16 janeiro 2010

Por dentro da caixa de pandora


O material apreendido pela Polícia Federal reforça denúncias do delator Durval Barbosa e complica a situação do governador José Roberto Arruda

por Andrei Meireles e Marcelo Rocha Com Murilo Ramos

A Operação Caixa de Pandora, da Polícia Federal, revelou em novembro um esquema de caixa dois e pagamentos de propina a políticos e outras autoridades em Brasília que movimentou milhões de reais. No primeiro ato, a operação tornou públicas cenas chocantes de corrupção mesmo num país acostumado a frequentes escândalos. Os vídeos com políticos do Distrito Federal escondendo dinheiro em sacolas, meias e até cueca foram gravados pelo ex-secretário de Relações Institucionais do governo Durval Barbosa. Durval entrou num programa de delação premiada do Ministério Público e, nas últimas semanas, prestou novos depoimentos. Além de dar mais detalhes, Durval também fez novas acusações sobre a rede criminosa que seria comandada pelo governador José Roberto Arruda, ex-DEM e atualmente sem partido. ÉPOCA agora teve acesso ao conteúdo do material apreendido pela PF no dia da operação.

Foram vasculhados empresas prestadoras de serviço, escritórios e residências de secretários do governo, casas e gabinetes de quatro deputados distritais. De gavetas e computadores, milhares de documentos foram retirados. São agendas com anotações de pagamentos a políticos, livro-caixa com a contabilidade que os investigadores suspeitam ser distribuição de propina, dossiês sobre corrupção em secretarias e empresas estatais, um mapa do loteamento político de mais de 3 mil cargos, remessas de dinheiro para o exterior e acertos para fraude em licitações públicas.

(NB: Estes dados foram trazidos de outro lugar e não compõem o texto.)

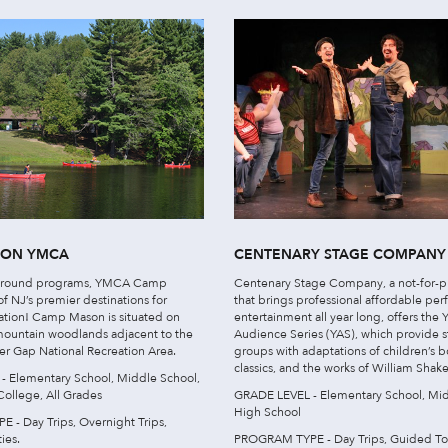
SON YMCA
CENTENARY STAGE COMPANY
r-round programs, YMCA Camp
Centenary Stage Company, a not-for-pr
f NJ’s premier destinations for
that brings professional affordable pe
tion! Camp Mason is situated on
entertainment all year long, offers the
mountain woodlands adjacent to the
Audience Series (YAS), which provide 
r Gap National Recreation Area.
groups with adaptations of children’s b
classics, and the works of William Shak
 Elementary School, Middle School,
College, All Grades
GRADE LEVEL - Elementary School, Mid
High School
- Day Trips, Overnight Trips,
ies.
PROGRAM TYPE - Day Trips, Guided To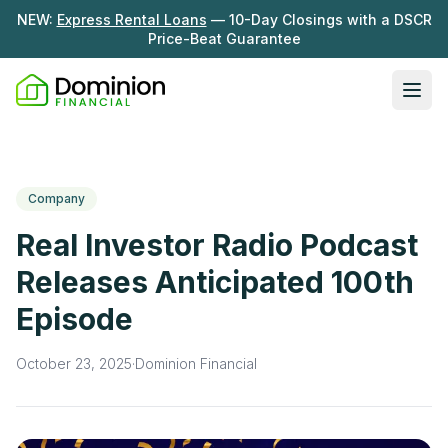
NEW:
Express Rental Loans
— 10-Day Closings with a DSCR
Price-Beat Guarantee
Ope
Loan Programs
DSCR Rental Loans
About Us
Company
Fix & Flip
Our Story
Real Investor Radio Podcast
Resources
Multifamily Bridge
Careers
Releases Anticipated 100th
Blog
Ground-Up Construction
Episode
Learning Hub
Get My Quote
News
October 23, 2025
·
Dominion Financial
Contact Us
Real Investor Radio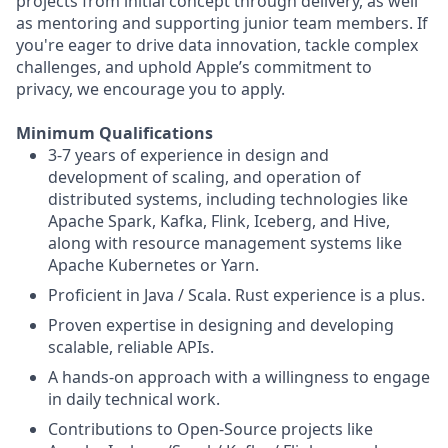
projects from initial concept through delivery, as well
as mentoring and supporting junior team members. If
you're eager to drive data innovation, tackle complex
challenges, and uphold Apple’s commitment to
privacy, we encourage you to apply.
Minimum Qualifications
3-7 years of experience in design and
development of scaling, and operation of
distributed systems, including technologies like
Apache Spark, Kafka, Flink, Iceberg, and Hive,
along with resource management systems like
Apache Kubernetes or Yarn.
Proficient in Java / Scala. Rust experience is a plus.
Proven expertise in designing and developing
scalable, reliable APIs.
A hands-on approach with a willingness to engage
in daily technical work.
Contributions to Open-Source projects like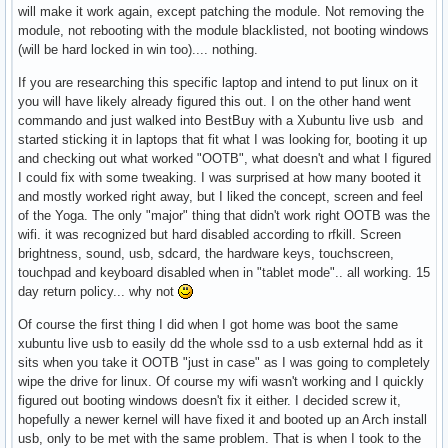
will make it work again, except patching the module. Not removing the
module, not rebooting with the module blacklisted, not booting windows
(will be hard locked in win too).... nothing.
If you are researching this specific laptop and intend to put linux on it
you will have likely already figured this out. I on the other hand went
commando and just walked into BestBuy with a Xubuntu live usb and
started sticking it in laptops that fit what I was looking for, booting it up
and checking out what worked "OOTB", what doesn't and what I figured
I could fix with some tweaking. I was surprised at how many booted it
and mostly worked right away, but I liked the concept, screen and feel
of the Yoga. The only "major" thing that didn't work right OOTB was the
wifi. it was recognized but hard disabled according to rfkill. Screen
brightness, sound, usb, sdcard, the hardware keys, touchscreen,
touchpad and keyboard disabled when in "tablet mode".. all working. 15
day return policy... why not
Of course the first thing I did when I got home was boot the same
xubuntu live usb to easily dd the whole ssd to a usb external hdd as it
sits when you take it OOTB "just in case" as I was going to completely
wipe the drive for linux. Of course my wifi wasn't working and I quickly
figured out booting windows doesn't fix it either. I decided screw it,
hopefully a newer kernel will have fixed it and booted up an Arch install
usb, only to be met with the same problem. That is when I took to the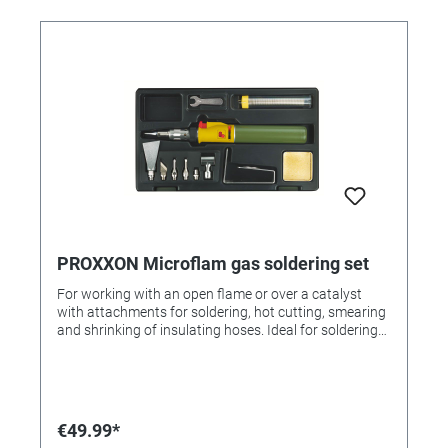
PROXXON Microflam gas soldering set
For working with an open flame or over a catalyst
with attachments for soldering, hot cutting, smearing
and shrinking of insulating hoses. Ideal for soldering
on filigree parts, branding, soldering, wax shaping, foil
cutting etc. With piezo ignition, 20 ml butane tank.
equipment Soldering tin, drip tray, open-end wrench,
stainless steel stand. In a sturdy plastic case with
molded insert. Further information The devices are
€49.99*
operated with commercial lighter gas!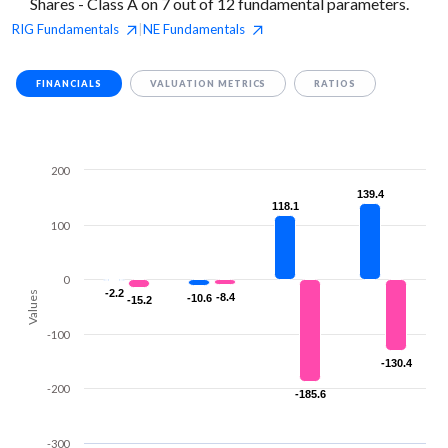
Shares - Class A on 7 out of 12 fundamental parameters.
RIG
Fundamentals
NE
Fundamentals
|
FINANCIALS
VALUATION METRICS
RATIOS
200
139.4
139.4
118.1
118.1
100
0
-2.2
-2.2
Values
-8.4
-8.4
-10.6
-10.6
-15.2
-15.2
-100
-130.4
-130.4
-200
-185.6
-185.6
-300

Na pilha de papéis, chama a atenção o material encontrado na casa e no gabinete de Domingos Lamoglia, conselheiro afastado do Tribunal de Contas do Distrito Federal por causa do escândalo. Lamoglia foi o assessor mais próximo de Arruda nos últimos 20 anos. Até outubro de 2009, era seu chefe de gabinete e tinha o privilégio de ser o único auxiliar com escritório na residência oficial do go-vernador. Na casa de Lamoglia, num setor de mansões em Brasília, a PF apreendeu um livro-caixa, agendas e papéis com nomes e iniciais de políticos sempre relacionados a números que, para os investigadores, se referem a valores da suposta propina.

Numa agenda de 2009, na data de 24 de agosto, os registros de possíveis pagamentos foram separados em dois grupos: “Pessoais” e “Política”. Entre os “Pessoais” aparece a anotação “Severo=450”. Seria referência a Severo de Araújo Dias, dono do haras Sparta. A PF investiga a denúncia de que o proprietário oculto do haras seja Arruda. Em um depoimento à subprocuradora-geral da República Raquel Dodge, prestado em 9 de dezembro, Durval Barbosa afirmou que o haras foi comprado pelo governador como um presente para sua mulher, Flávia Arruda. Durval diz ter ouvido a confirmação do negócio de Heraldo Paupério, padrasto de Flávia e advogado do delator antes da deflagração da operação da PF.

ÉPOCA ouviu aliados e auxiliares próximos de Arruda. Sob a condição de não ser identificados, eles disseram que o verdadeiro dono do haras é Arruda. Contaram que, antes de o escândalo estourar, aos sábados pela manhã Arruda agendava compromissos oficiais em locais próximos à propriedade. Terminada a programação, o governador dispensava assessores, seguranças e motorista e seguia dirigindo o próprio carro até o haras.

No grupo “Política” há registros como “Pesquisas=100”, “Evangélicos=80” e “Fraterna=100”. Em outros documentos estão registrados pagamentos a pelo menos três institutos de pesquisa de opinião. Segundo os investigadores, “Fraterna” seria o Instituto Fraterna, ONG presidida pela mulher de Arruda. Durval afirmou ter recebido orientação do governador para usar 10% do que arrecadava de propina com em-presas de informática para financiar a entidade da primeira-dama, instalada em um espaço cedido por uma empresa estatal.

O Instituto Fraterna foi criado em abril de 2009, com o propósito declarado de reforçar ações sociais do governo. A vice-presidente é Anna Christina Kubitschek Pereira, mulher do vice-governador Paulo Octávio e neta do ex-presidente Juscelino Kubitschek. Outro associado da ONG é Marcos Sant’Ana Arruda, filho do governador. Arruda afirma que o instituto não recebe recursos públicos e não tem vínculos com o governo. O gabinete do go-vernador também nega que a ONG tenha recebido dinheiro de Durval.